Extrait du document:
◆ ◆ ◆
Tallinn. À la suite d’une réunion ministérielle, le 14 novembre 20191, le gouvernement estonien a pris la décision de reprendre la proposition du ministère des Affaires étrangères, comme une décision de gouvernement marquant donc l’intérêt de l’État à obtenir le statut de membre observateur du Conseil de l’Arctique (CA).

Comme dans beaucoup d’autres organisations internationales ou régionales, le statut d’observateur ne confère pas à l’État en question le droit de vote mais uniquement la participation de celui-ci aux discussions. Par ailleurs, le Conseil de l’Arctique est établi, depuis sa création en 1996, comme un forum de discussion intergouvernemental. Dès lors, il faudrait souligner son aspect informel dans la mesure où, à ce jour, seulement trois accords multilatéraux contraignants ont été signés entre les États membres.

Si sa candidature est acceptée par le CA, l’Estonie viendra compléter la longue liste des treize États observateurs (le dernier en date étant la Suisse en 2017) et de la vingtaine d’organisations gouvernementales ou non-gouvernementales étant également observatrices.

Tallinn considère qu’en raison de sa proximité avec la région arctique, elle a tout intérêt à participer à la géopolitique régionale en soulignant qu’il n’appartient pas uniquement aux pays riverains de l’Arctique de s’y impliquer mais également aux pays les plus proches (faisant référence aux pays baltes, limitrophes à la région).

Pour reprendre une déclaration d’Urmas Reinsalu (ministre des Affaires étrangères) : « Compte tenu des défis croissants en Arctique, c’est une chance pour l’Estonie de s’impliquer davantage sur la scène internationale sur des aspects liés à l’Arctique. Le Conseil de l’Arctique est l’un des plus importants forums de coopération traitant des problèmes de la région. Celui-ci s’occupe du développement durable et de la protection de l’environnement de l’Arctique. Pour assurer le développement durable de l’Arctique, il faut une coopération entre les États et un appui politique important. Les États de l’Arctique ne devraient pas en assumer seuls la tâche, mais inclure également les pays et les organisations internationales proches de l’Arctique ».

Une volonté d’implication aux considérations pas uniquement environnementales

Le ministère des Affaires étrangères reconnaît que les intérêts de l’Estonie pour l’Arctique se concentrent autour de trois volets : la science, l’économie et la sécurité.

  • Le statut d’observateur pourrait conférer aux scientifiques estoniens, impliqués dans la recherche arctique, plus de financement ainsi qu’un accès aux différents groupes de travail qui composent le CA. Au nombre de six actuellement, les groupes de travail formulent entre autres des recommandations au travers de documents synthétiques à destination des décideurs politiques.
◆ ◆ ◆
Données:

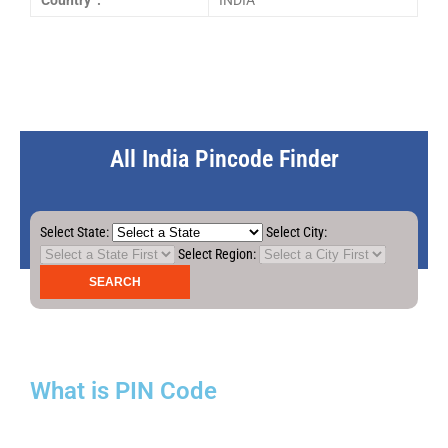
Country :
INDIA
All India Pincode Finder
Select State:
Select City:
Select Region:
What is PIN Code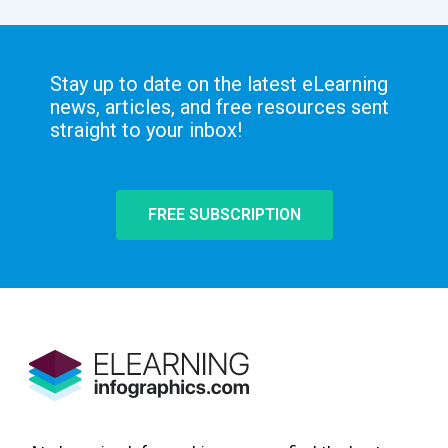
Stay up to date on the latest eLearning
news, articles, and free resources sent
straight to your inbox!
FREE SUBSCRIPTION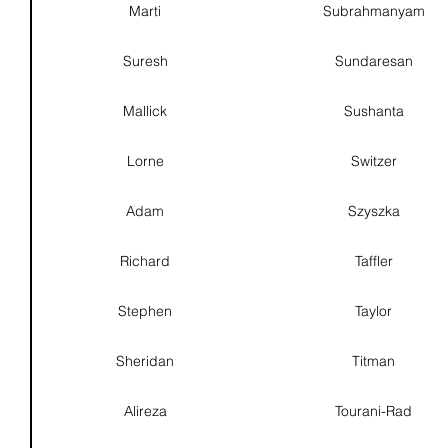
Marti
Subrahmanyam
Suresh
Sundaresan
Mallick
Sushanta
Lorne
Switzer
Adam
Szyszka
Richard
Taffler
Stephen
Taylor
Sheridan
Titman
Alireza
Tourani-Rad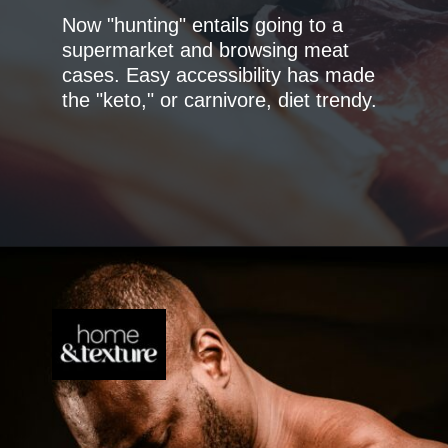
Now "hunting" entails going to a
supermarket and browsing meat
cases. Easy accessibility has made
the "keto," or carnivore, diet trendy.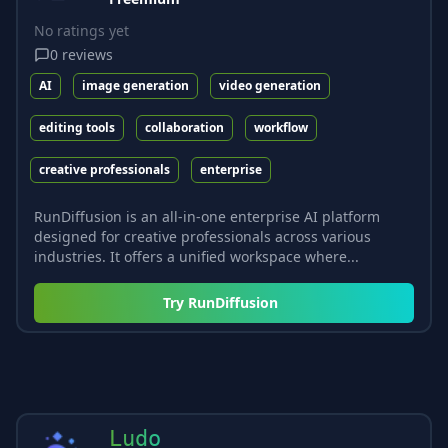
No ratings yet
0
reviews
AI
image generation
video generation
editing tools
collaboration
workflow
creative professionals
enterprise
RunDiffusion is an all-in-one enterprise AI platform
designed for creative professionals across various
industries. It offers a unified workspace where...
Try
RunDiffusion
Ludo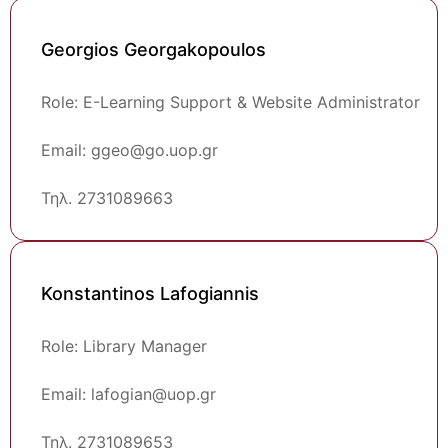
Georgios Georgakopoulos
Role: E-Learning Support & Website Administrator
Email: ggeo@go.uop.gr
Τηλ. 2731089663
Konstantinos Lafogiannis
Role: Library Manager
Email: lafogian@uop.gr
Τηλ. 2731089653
◆ ◆ ◆
Tâche à réaliser:
Dans l'extrait sur la candidature estonienne au Conseil de l'Arctique, répondez aux questions suivantes :
1. En quelle année le Conseil de l'Arctique a-t-il été créé ?
2. Quel État est le dernier à avoir obtenu le statut d'observateur, et en quelle année ?
3. Combien de groupes de travail composent actuellement le Conseil de l'Arctique ?
Les items constituent un matériau indépendant de l'extrait.

Corrigé:
1. En 1996.
2. La Suisse, en 2017.
3. Six.